** BEGIN Data for the task **

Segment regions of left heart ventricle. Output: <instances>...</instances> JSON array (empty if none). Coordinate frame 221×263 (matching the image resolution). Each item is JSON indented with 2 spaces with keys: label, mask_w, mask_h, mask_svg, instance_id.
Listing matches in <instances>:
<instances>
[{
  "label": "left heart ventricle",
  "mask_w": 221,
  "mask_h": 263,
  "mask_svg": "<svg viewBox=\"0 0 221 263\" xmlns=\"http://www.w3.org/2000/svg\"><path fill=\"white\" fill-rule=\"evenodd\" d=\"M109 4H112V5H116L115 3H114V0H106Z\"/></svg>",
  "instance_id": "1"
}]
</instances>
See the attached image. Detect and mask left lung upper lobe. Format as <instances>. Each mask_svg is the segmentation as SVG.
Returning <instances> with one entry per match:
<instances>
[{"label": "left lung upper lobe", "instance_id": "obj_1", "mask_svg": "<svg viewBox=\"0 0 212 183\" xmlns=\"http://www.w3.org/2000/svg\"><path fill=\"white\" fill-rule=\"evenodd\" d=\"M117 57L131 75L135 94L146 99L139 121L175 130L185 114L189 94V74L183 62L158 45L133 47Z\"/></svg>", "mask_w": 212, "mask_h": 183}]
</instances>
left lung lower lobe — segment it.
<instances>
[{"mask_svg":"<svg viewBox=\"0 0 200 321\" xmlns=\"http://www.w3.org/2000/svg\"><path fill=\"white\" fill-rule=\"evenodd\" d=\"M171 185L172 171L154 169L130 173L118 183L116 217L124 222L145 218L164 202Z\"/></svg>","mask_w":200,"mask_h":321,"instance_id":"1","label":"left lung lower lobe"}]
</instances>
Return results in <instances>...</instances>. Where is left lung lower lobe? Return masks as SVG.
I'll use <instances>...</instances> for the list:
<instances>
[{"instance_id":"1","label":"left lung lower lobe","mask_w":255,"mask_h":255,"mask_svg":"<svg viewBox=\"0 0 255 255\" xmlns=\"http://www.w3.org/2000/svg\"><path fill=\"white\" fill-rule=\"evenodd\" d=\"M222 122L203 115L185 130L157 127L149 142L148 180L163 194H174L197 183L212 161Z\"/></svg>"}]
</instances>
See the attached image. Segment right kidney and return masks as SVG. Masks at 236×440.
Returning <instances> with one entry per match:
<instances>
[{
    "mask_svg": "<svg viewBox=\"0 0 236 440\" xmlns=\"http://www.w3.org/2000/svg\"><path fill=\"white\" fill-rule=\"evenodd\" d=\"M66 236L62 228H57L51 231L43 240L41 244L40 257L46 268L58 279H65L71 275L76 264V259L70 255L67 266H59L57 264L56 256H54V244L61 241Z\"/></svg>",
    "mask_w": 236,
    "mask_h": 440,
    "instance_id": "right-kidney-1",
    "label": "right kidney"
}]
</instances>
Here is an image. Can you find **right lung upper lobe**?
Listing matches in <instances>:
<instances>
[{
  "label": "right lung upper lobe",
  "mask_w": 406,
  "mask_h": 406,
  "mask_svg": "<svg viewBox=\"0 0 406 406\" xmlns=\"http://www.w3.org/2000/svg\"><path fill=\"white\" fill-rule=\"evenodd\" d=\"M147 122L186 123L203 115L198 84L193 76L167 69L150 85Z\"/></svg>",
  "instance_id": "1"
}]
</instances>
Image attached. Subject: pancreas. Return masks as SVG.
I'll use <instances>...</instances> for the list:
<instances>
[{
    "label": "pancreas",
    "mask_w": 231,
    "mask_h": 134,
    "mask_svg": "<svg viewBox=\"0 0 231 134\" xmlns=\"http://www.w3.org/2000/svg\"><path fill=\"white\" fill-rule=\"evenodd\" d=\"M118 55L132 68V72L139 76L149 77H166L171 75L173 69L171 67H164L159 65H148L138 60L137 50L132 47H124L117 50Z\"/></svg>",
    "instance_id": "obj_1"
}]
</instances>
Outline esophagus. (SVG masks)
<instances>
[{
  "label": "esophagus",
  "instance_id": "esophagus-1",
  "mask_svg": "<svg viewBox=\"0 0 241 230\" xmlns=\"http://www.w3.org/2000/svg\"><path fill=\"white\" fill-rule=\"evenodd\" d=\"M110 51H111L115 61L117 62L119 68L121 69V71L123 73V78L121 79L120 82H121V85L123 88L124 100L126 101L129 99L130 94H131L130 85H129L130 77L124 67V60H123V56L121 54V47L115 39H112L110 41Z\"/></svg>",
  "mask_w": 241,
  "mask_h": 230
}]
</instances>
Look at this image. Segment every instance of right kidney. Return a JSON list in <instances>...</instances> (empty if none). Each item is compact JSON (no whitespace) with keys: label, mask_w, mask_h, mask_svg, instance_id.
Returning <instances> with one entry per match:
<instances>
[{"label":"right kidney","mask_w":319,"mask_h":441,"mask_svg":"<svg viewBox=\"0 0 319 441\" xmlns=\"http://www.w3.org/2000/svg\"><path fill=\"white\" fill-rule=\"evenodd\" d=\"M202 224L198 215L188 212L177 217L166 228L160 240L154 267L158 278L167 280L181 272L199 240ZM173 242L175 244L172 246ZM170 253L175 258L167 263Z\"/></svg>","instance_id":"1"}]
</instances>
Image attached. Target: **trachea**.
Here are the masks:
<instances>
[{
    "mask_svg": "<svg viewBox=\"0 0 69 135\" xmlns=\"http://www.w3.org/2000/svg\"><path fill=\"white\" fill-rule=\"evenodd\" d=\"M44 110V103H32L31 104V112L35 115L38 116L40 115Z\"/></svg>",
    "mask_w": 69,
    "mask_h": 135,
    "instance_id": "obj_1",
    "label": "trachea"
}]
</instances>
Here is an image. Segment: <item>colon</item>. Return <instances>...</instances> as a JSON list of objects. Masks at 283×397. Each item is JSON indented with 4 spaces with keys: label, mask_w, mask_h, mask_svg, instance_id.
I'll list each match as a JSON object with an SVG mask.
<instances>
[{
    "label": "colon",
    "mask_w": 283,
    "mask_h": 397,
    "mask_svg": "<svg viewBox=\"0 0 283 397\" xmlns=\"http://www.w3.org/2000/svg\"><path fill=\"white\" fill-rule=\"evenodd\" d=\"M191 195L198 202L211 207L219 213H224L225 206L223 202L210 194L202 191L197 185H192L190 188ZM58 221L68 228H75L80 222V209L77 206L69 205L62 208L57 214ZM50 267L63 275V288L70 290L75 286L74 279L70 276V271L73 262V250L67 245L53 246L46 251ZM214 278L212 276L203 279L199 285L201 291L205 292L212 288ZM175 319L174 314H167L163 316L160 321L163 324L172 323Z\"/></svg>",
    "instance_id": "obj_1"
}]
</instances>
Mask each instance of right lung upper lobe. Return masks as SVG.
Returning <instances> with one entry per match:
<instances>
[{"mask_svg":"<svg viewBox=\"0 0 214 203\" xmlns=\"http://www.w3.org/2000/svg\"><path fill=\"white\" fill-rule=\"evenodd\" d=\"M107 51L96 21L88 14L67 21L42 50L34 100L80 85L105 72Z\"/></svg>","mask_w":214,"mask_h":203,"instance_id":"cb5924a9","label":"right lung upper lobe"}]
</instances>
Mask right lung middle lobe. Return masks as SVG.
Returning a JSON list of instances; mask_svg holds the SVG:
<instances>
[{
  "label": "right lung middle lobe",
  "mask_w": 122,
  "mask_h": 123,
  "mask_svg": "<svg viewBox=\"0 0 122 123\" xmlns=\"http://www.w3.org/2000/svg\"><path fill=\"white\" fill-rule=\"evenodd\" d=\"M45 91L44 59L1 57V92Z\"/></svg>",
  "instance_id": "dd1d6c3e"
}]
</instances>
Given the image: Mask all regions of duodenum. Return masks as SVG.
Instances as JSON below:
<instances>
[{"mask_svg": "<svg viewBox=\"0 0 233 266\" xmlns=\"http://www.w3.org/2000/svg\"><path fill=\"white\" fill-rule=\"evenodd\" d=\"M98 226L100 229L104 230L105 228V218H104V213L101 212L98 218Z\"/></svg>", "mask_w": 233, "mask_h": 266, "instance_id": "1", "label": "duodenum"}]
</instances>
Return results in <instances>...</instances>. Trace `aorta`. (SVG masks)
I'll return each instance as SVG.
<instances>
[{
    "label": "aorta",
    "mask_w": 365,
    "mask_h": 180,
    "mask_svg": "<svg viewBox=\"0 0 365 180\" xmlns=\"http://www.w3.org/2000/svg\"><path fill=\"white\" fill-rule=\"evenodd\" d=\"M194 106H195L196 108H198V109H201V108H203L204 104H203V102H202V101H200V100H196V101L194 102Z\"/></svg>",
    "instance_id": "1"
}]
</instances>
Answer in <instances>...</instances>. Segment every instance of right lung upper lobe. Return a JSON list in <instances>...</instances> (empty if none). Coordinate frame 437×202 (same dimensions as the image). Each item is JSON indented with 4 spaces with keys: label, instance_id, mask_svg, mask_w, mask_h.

** END Data for the task **

Copy the records above word for word, starting with the line that contains "Given the image: Mask" and continuing through the end of the records.

Given the image: Mask all regions of duodenum. Return masks as SVG.
Instances as JSON below:
<instances>
[{"mask_svg": "<svg viewBox=\"0 0 233 266\" xmlns=\"http://www.w3.org/2000/svg\"><path fill=\"white\" fill-rule=\"evenodd\" d=\"M98 226L100 229L104 230L105 228V218H104V213L101 212L98 218Z\"/></svg>", "mask_w": 233, "mask_h": 266, "instance_id": "1", "label": "duodenum"}]
</instances>
Return results in <instances>...</instances>. Trace `aorta`. (SVG masks)
I'll return each instance as SVG.
<instances>
[{
    "label": "aorta",
    "mask_w": 365,
    "mask_h": 180,
    "mask_svg": "<svg viewBox=\"0 0 365 180\" xmlns=\"http://www.w3.org/2000/svg\"><path fill=\"white\" fill-rule=\"evenodd\" d=\"M194 106H195L196 108H198V109H201V108H203L204 104H203V102H202V101H200V100H196V101L194 102Z\"/></svg>",
    "instance_id": "1"
}]
</instances>
Answer in <instances>...</instances>. Segment every instance of right lung upper lobe. Return a JSON list in <instances>...</instances> (empty if none). Coordinate frame 437×202 (same dimensions as the image). Each item is JSON indented with 4 spaces with keys: label, instance_id, mask_svg, mask_w, mask_h.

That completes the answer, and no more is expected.